Other Opinions

The ‘Trump effect’ on stock market, mortgage rates and you

We know this much about President-elect Donald Trump: He’s been good for the stock market, not so good for the bond market.

Since the Nov. 8 election, equity indices have busted records, lifting 401ks. But demand for bonds has dropped, jolting borrowing costs.

If rising mortgage rates are cramping your house hunting, don’t blame the Federal Reserve and Wednesday’s quarter-point rate hike.

“The Fed rate hike was already built in before the election,” said Greg McBride of Bankrate.com. “This is entirely the Trump effect.”

More specifically, speculation that Trump will jack up military and infrastructure spending has boosted defense, construction and materials industry shares on the stock markets.

Sounds to me like a safe bet.

Then again, Trump has taken shots at Lockheed Martin Corp. — saying the F-35’s cost is “out of control” — at Boeing Co. — with a “cancel the order!” tweet on Air Force Ones. Those missives may have given you heartburn if you’ve stocked up on BA and LMT in the bull run.

Meanwhile, fear that Trump’s spending plans plus a growing economy will boost inflation is proving toxic to bond markets. So borrowing costs are rising to lure investors with better returns.

Add pricier loans to the housing affordability crisis in some places and the barrier to home buying and selling gets taller. Rising mortgage rates — above 4 percent now — may be making your Realtor neighbor uneasy.

Having said this, let me point out others are more bullish.

“If more infrastructure is built, that means more jobs and that’s good,” said Fabiola Brumley, Bank of America’s market president for Palm Beach County. “And if they should go in the direction of tax reform and health care reform, as they’ve said, then we can be optimistic about more jobs, more expansion.”

Truth be told, I’m not one to take the president-elect’s tweets too seriously. When it comes to Trump, what is said one day may be contradicted, walked back or outright denied the next – and the “Make America Great Again” crowd never seems to mind.
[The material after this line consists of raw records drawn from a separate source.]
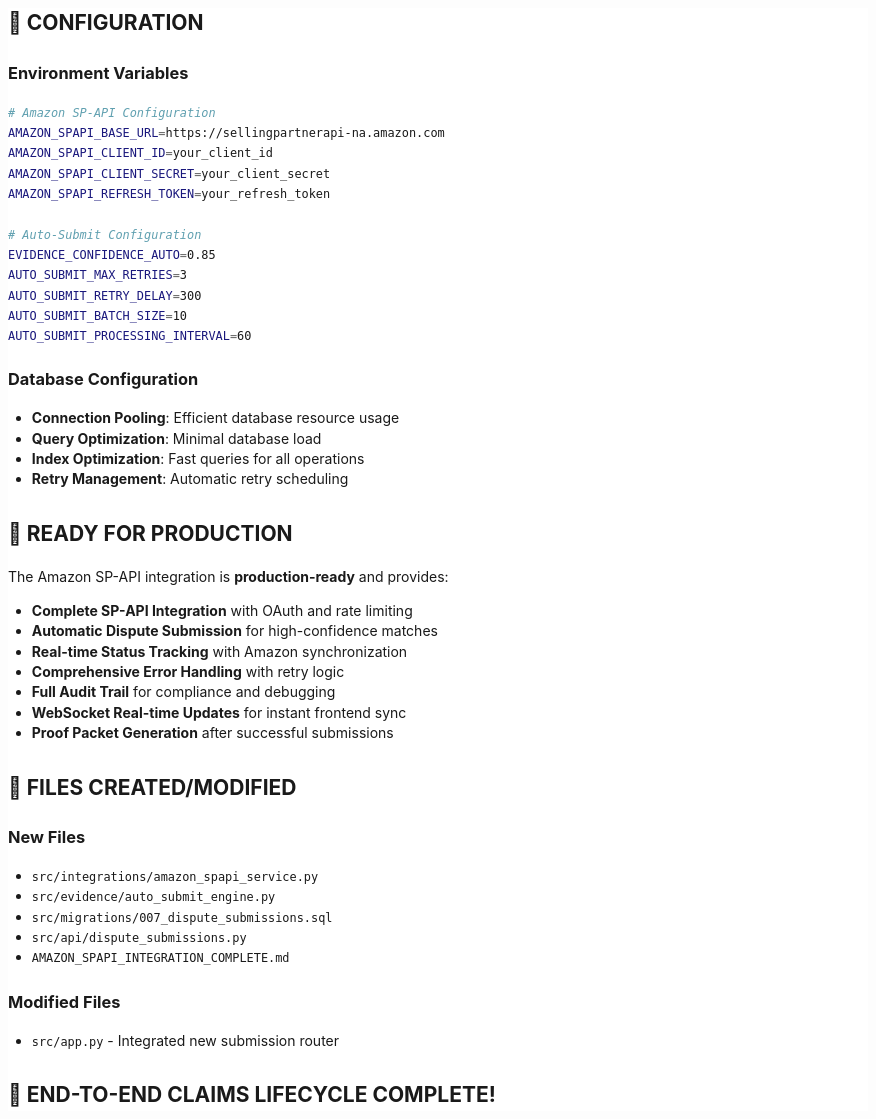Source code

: ## 🔧 **CONFIGURATION**

### **Environment Variables**
```bash
# Amazon SP-API Configuration
AMAZON_SPAPI_BASE_URL=https://sellingpartnerapi-na.amazon.com
AMAZON_SPAPI_CLIENT_ID=your_client_id
AMAZON_SPAPI_CLIENT_SECRET=your_client_secret
AMAZON_SPAPI_REFRESH_TOKEN=your_refresh_token

# Auto-Submit Configuration
EVIDENCE_CONFIDENCE_AUTO=0.85
AUTO_SUBMIT_MAX_RETRIES=3
AUTO_SUBMIT_RETRY_DELAY=300
AUTO_SUBMIT_BATCH_SIZE=10
AUTO_SUBMIT_PROCESSING_INTERVAL=60
```

### **Database Configuration**
- **Connection Pooling**: Efficient database resource usage
- **Query Optimization**: Minimal database load
- **Index Optimization**: Fast queries for all operations
- **Retry Management**: Automatic retry scheduling

## 🚀 **READY FOR PRODUCTION**

The Amazon SP-API integration is **production-ready** and provides:

- **Complete SP-API Integration** with OAuth and rate limiting
- **Automatic Dispute Submission** for high-confidence matches
- **Real-time Status Tracking** with Amazon synchronization
- **Comprehensive Error Handling** with retry logic
- **Full Audit Trail** for compliance and debugging
- **WebSocket Real-time Updates** for instant frontend sync
- **Proof Packet Generation** after successful submissions

## 📁 **FILES CREATED/MODIFIED**

### **New Files**
- `src/integrations/amazon_spapi_service.py`
- `src/evidence/auto_submit_engine.py`
- `src/migrations/007_dispute_submissions.sql`
- `src/api/dispute_submissions.py`
- `AMAZON_SPAPI_INTEGRATION_COMPLETE.md`

### **Modified Files**
- `src/app.py` - Integrated new submission router

## 🎉 **END-TO-END CLAIMS LIFECYCLE COMPLETE!**
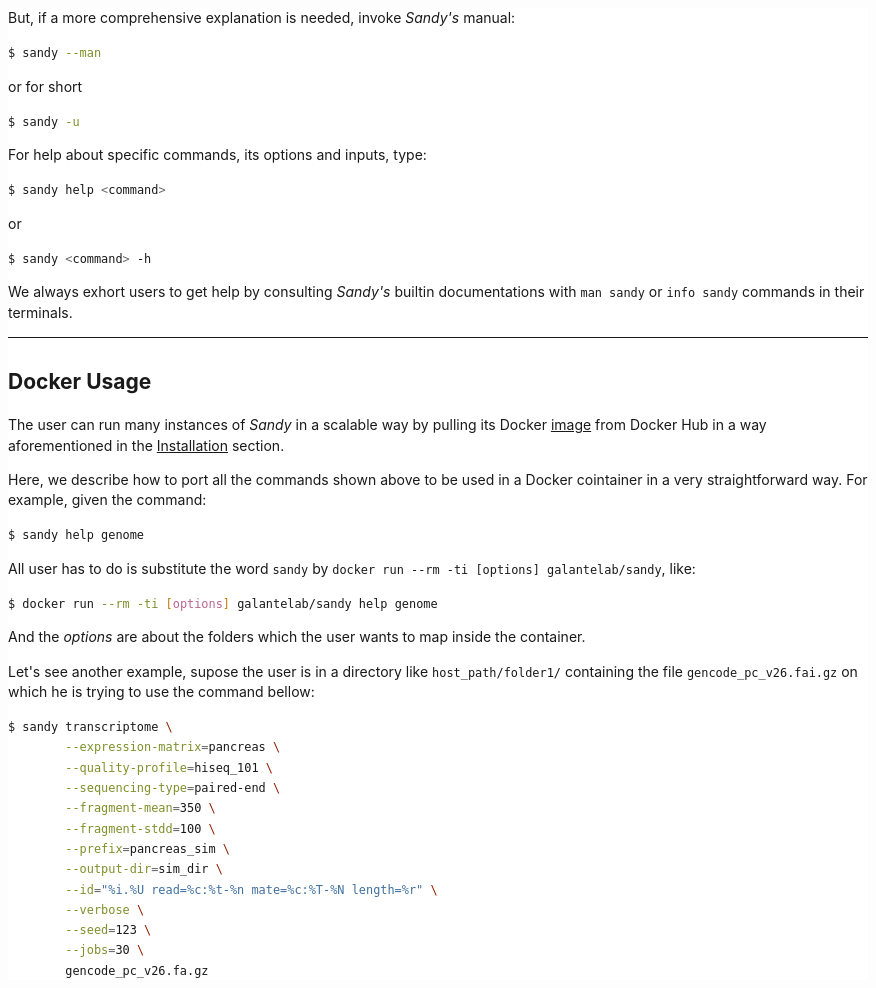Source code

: But, if a more comprehensive explanation is needed, invoke *Sandy's*
manual:
```bash
$ sandy --man
```
or for short
```bash
$ sandy -u
```

For help about specific commands, its options and inputs, type:
```bash
$ sandy help <command>
```
or
```bash
$ sandy <command> -h
```

We always exhort users to get help by consulting *Sandy's* builtin documentations
with `man sandy` or `info sandy` commands in their terminals.

--------------------------------------------------------------------------------

## Docker Usage

The user can run many instances of *Sandy* in a scalable way by pulling its
Docker [image](https://hub.docker.com/r/galantelab/sandy) from Docker Hub in
a way aforementioned in the [Installation](#or-get-sandy-in-a-docker-image) section.

Here, we describe how to port all the commands shown above to be used in a Docker
cointainer in a very straightforward way. For example, given the command:
```bash
$ sandy help genome
```

All user has to do is substitute the word `sandy` by
`docker run --rm -ti [options] galantelab/sandy`, like:
```bash
$ docker run --rm -ti [options] galantelab/sandy help genome
```
And the *options* are about the folders which the user wants to map inside the
container.

Let's see another example, supose the user is in a directory like
`host_path/folder1/` containing the file `gencode_pc_v26.fai.gz` on which he is
trying to use the command bellow:
```bash
$ sandy transcriptome \
		--expression-matrix=pancreas \
		--quality-profile=hiseq_101 \
		--sequencing-type=paired-end \
		--fragment-mean=350 \
		--fragment-stdd=100 \
		--prefix=pancreas_sim \
		--output-dir=sim_dir \
		--id="%i.%U read=%c:%t-%n mate=%c:%T-%N length=%r" \
		--verbose \
		--seed=123 \
		--jobs=30 \
		gencode_pc_v26.fa.gz
```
So I’m not sitting at the Twitter desk 24/7, like cartoonist Berkeley Breathed’s Opus, hyperventilating over every ping from the “Big Orange.”

Not to mention that Candidate Trump was all over the ideological map pre-Nov. 8 in mixing textbook free marketeering with Protectionism 101.

For every capitalist cheering calls for corporate tax rates reductions, there’s another laissez-faireist cringing at threats to punish job outsourcing with steep tariffs that could jack up inflation, incur stagflation and … well, why get ahead of ourselves.

So, what do we conclude?

Like President Barack Obama once famously, and infamously, said, “Elections have consequences.” The result of the 2016 vote won’t be any different. We just don’t know whose boat will be lifted, or sunk, by the Trumpian king tide.

Which leads us to this sage advice in mulling end-of-year investment decisions.

“There’s no need to deviate from your longer term strategy given all the uncertainty,” McBride said. “You can’t overhaul your portfolio just because of an election. Otherwise you just spin your wheels.”

Antonio Fins writes for The Palm Beach Post.